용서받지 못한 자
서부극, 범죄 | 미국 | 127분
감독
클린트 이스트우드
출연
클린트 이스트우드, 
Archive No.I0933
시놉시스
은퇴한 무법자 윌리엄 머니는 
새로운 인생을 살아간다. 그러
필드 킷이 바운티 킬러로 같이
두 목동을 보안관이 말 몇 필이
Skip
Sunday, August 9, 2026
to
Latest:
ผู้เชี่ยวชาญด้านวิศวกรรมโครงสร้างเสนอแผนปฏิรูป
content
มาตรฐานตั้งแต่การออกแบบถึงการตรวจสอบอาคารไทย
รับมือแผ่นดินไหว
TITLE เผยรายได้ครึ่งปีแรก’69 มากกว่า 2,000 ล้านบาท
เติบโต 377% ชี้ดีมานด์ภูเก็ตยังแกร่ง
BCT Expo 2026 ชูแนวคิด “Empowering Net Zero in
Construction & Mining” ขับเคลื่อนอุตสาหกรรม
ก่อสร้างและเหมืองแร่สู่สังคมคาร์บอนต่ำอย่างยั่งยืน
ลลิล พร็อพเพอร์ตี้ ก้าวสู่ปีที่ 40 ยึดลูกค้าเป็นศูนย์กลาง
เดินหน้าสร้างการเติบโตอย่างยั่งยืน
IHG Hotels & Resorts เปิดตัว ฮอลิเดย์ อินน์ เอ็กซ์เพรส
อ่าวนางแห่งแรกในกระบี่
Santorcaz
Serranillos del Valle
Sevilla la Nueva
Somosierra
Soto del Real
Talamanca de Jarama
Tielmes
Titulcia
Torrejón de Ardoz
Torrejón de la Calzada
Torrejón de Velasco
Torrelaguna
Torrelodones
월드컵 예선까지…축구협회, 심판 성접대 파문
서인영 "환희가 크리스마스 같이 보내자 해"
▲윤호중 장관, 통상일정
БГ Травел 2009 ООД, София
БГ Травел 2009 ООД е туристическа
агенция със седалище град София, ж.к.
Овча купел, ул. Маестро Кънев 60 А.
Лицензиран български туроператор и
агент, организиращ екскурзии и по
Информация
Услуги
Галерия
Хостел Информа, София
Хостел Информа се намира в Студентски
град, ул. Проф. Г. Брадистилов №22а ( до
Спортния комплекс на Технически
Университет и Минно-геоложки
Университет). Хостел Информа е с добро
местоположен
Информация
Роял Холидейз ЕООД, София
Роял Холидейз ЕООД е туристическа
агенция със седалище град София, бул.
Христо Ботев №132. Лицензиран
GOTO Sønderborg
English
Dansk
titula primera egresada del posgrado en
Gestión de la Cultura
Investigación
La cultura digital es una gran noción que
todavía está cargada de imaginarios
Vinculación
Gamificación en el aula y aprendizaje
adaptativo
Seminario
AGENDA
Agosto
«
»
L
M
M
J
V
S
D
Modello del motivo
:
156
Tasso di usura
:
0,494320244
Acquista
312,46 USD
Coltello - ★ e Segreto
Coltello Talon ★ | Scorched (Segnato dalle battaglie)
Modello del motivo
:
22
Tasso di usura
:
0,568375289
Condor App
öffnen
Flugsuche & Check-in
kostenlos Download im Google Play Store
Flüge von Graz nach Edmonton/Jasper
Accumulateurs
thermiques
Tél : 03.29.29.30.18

■ ■ ■ ■

Find every line in the items above that contains the string "Coltello", treating uppercase and lowercase as different, and copy each of those lines.

_Expected answer:_
Coltello - ★ e Segreto
Coltello Talon ★ | Scorched (Segnato dalle battaglie)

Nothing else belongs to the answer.